In 2022, Reddick and the Eagles reached an agreement on a three-year free-agent deal that could have paid him up to $45 million. After posting 16 sacks during the regular season and another 3½ in the Eagles’ two playoff victories, Reddick missed a couple of days of training camp last summer before admitting that he believed he was underpaid.

There were lessons to be learned from the Owens fiasco, and the Eagles showed that, at least in this situation, they had learned them — and the Jets have shown they haven’t. The first lesson is simple and would seem obvious: In dealing with a pro athlete, a franchise’s decision-makers have to make sure they have an accurate read of the athlete’s personality.

That was the Eagles’ biggest mistake back in the summer of ’05. Owens had arrived in Philadelphia with a track record of trouble-causing. He was mercurial; this was no secret. The notion that the Eagles could tell him, There’s no chance we’re tearing up your current contract and giving you a new one, and his response would be, Oh, OK. Thanks anyway, was wishful thinking at best and arrogant stubbornness (or stubborn arrogance) at worst. There was no way Owens would go quietly, and — surprise! — he didn’t.

(The Eagles made this mistake again in 2020, in misreading how Carson Wentz would react to the drafting of Jalen Hurts. But that error wasn’t nearly as egregious as the one they’d committed 15 years earlier with Owens.)
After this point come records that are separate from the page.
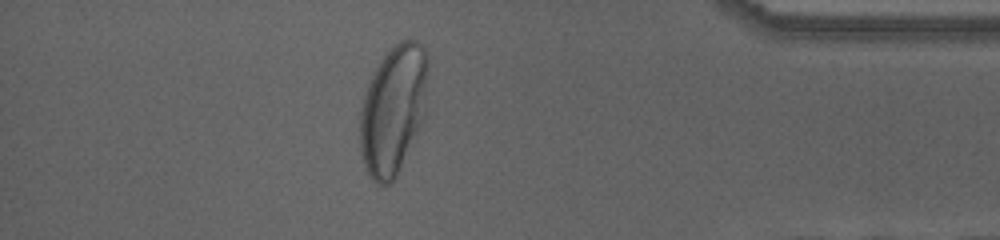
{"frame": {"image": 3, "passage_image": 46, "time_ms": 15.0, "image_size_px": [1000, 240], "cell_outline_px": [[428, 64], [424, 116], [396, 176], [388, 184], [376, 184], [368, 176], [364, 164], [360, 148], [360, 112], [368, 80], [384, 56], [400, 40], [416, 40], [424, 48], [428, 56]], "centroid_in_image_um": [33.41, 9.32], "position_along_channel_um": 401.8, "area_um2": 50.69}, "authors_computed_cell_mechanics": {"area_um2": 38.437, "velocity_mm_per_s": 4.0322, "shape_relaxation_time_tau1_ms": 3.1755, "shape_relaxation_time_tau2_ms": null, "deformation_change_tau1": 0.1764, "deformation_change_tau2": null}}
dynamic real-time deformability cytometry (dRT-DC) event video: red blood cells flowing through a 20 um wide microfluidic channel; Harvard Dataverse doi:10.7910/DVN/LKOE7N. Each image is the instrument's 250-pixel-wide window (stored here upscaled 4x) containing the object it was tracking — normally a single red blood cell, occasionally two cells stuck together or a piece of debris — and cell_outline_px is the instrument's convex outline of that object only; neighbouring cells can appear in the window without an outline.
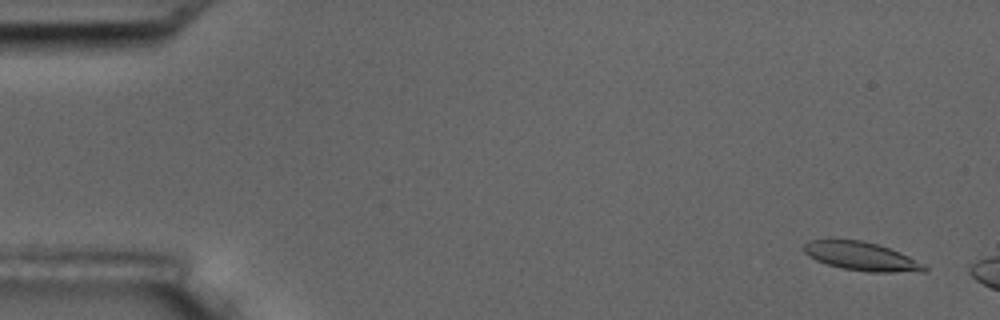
{"species": "common noctule bat (a hibernating species)", "species_latin": "Nyctalus noctula", "temperature_condition": "room temperature", "stored_images_in_passage": 3, "camera_frame_rate_fps": 3000, "um_per_image_px": 0.085, "animal": {"sex": "male", "body_mass_g": 17.5, "forearm_length_mm": 52.3}, "frame": {"image": 1, "passage_image": 1, "time_ms": 0.0, "image_size_px": [1000, 320], "cell_outline_px": [[928, 268], [924, 272], [868, 272], [844, 268], [828, 264], [816, 260], [808, 256], [804, 252], [804, 244], [808, 240], [860, 240], [876, 244], [900, 252], [924, 264]], "centroid_in_image_um": [73.24, 21.8], "position_along_channel_um": 11.8, "area_um2": 19.83}}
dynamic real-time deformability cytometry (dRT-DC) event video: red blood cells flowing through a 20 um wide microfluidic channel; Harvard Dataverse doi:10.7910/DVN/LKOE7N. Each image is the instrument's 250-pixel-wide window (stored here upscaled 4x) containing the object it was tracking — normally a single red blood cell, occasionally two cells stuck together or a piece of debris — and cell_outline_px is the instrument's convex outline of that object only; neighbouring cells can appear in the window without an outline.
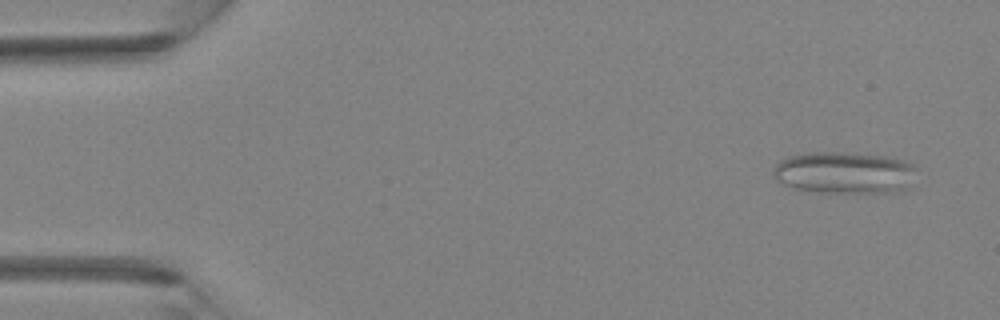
{"species": "Egyptian fruit bat (a non-hibernating species)", "species_latin": "Rousettus aegyptiacus", "temperature_condition": "room temperature", "stored_images_in_passage": 4, "camera_frame_rate_fps": 3000, "um_per_image_px": 0.085, "animal": {"sex": "female"}, "frame": {"image": 1, "passage_image": 1, "time_ms": 0.0, "image_size_px": [1000, 320], "cell_outline_px": [[916, 168], [908, 188], [896, 192], [816, 192], [792, 188], [776, 180], [772, 172], [776, 164], [780, 160], [788, 156], [808, 152], [836, 152], [892, 156], [904, 160], [912, 164]], "centroid_in_image_um": [71.76, 14.67], "position_along_channel_um": 13.2, "area_um2": 35.2}}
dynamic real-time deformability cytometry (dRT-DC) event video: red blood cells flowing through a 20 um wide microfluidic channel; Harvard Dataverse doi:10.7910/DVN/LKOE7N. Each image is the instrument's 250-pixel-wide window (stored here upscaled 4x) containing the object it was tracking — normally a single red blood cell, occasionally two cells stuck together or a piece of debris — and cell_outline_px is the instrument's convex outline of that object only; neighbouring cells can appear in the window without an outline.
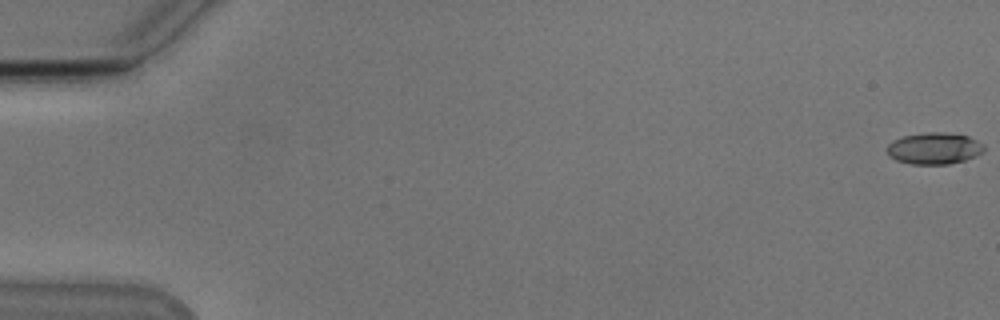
{"species": "Egyptian fruit bat (a non-hibernating species)", "species_latin": "Rousettus aegyptiacus", "temperature_condition": "cold", "stored_images_in_passage": 53, "camera_frame_rate_fps": 3000, "um_per_image_px": 0.085, "animal": {"sex": "male"}, "frame": {"image": 1, "passage_image": 1, "time_ms": 0.0, "image_size_px": [1000, 320], "cell_outline_px": [[984, 152], [976, 156], [964, 160], [948, 164], [912, 164], [896, 160], [888, 156], [884, 148], [892, 140], [904, 136], [924, 132], [948, 132], [968, 136], [984, 144]], "centroid_in_image_um": [79.38, 12.6], "position_along_channel_um": 5.6, "area_um2": 18.15}}
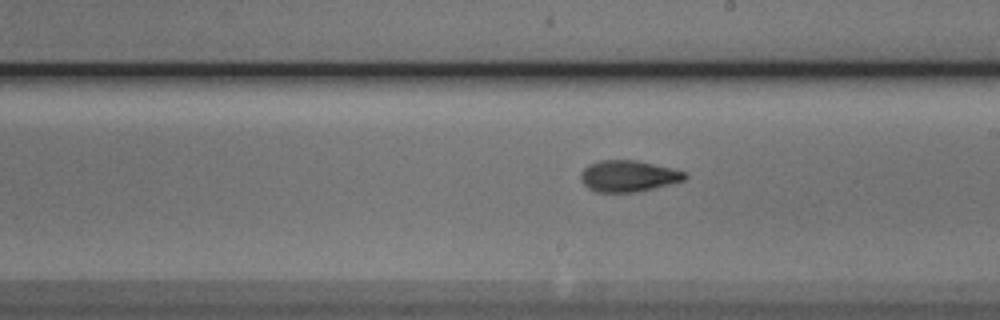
{"frame": {"image": 2, "passage_image": 32, "time_ms": 10.333, "image_size_px": [1000, 320], "cell_outline_px": [[688, 176], [684, 180], [636, 192], [596, 192], [588, 188], [580, 180], [580, 172], [588, 164], [600, 160], [636, 160], [688, 172]], "centroid_in_image_um": [53.37, 14.96], "position_along_channel_um": 235.6, "area_um2": 19.02}}
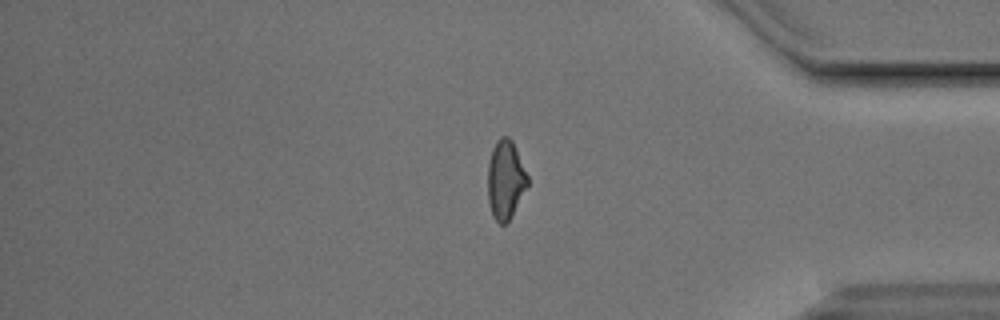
{"frame": {"image": 3, "passage_image": 46, "time_ms": 15.0, "image_size_px": [1000, 320], "cell_outline_px": [[528, 184], [512, 216], [504, 224], [500, 224], [492, 216], [488, 200], [488, 164], [492, 148], [496, 140], [500, 136], [508, 136], [512, 140], [528, 176]], "centroid_in_image_um": [42.95, 15.26], "position_along_channel_um": 392.2, "area_um2": 18.26}, "authors_computed_cell_mechanics": {"area_um2": 18.4382, "velocity_mm_per_s": 3.8371, "shape_relaxation_time_tau1_ms": 3.3905, "shape_relaxation_time_tau2_ms": 2.4999, "deformation_change_tau1": 0.1639, "deformation_change_tau2": 0.1003}}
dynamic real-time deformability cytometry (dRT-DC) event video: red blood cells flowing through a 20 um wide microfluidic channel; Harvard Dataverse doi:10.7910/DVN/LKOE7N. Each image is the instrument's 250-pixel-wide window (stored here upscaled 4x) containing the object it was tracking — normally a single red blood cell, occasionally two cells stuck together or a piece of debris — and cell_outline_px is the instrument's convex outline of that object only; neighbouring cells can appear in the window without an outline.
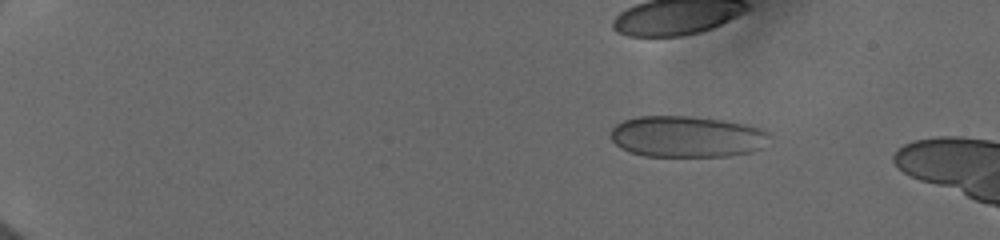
{"species": "human", "species_latin": "Homo sapiens", "temperature_condition": "cold", "stored_images_in_passage": 8, "camera_frame_rate_fps": 3000, "um_per_image_px": 0.085, "donor": {"sex": "female"}, "frame": {"image": 1, "passage_image": 5, "time_ms": 2.333, "image_size_px": [1000, 240], "cell_outline_px": [[768, 136], [760, 148], [752, 152], [728, 156], [644, 156], [628, 152], [620, 148], [608, 136], [612, 128], [616, 124], [624, 120], [640, 116], [688, 116], [724, 120], [764, 128], [768, 132]], "centroid_in_image_um": [58.33, 11.61], "position_along_channel_um": 26.7, "area_um2": 38.38}}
Similarly, Reddick has never hidden his desire to be paid like one of the five or six best edge-rushers in the NFL (which he is). Everyone knew it when the Eagles (who didn’t want to pay him like one of the five or six best edge-rushers in the NFL) were shopping him. That the Jets would trade for Reddick without the parameters of a new contract already established is nothing but incompetence on their part.

Forget his happy-to-be-here introductory remarks to New York after the trade. Forget that, according to ESPN, the Jets “were under the impression he’d go to training camp under his existing contract,” perhaps because Reddick had told or hinted to them that he would. Forget all that, because what matters is the second lesson: Don’t listen to what a pro sports franchise or athlete says. Watch what that franchise or athlete does.

Reddick already had shown, with the Eagles, that he was willing to sit out part of training camp to signal his dissatisfaction. They understood the lengths to which he would go to get his money, which is why they decided to trade him to a team that, it turned out, didn’t have a clue.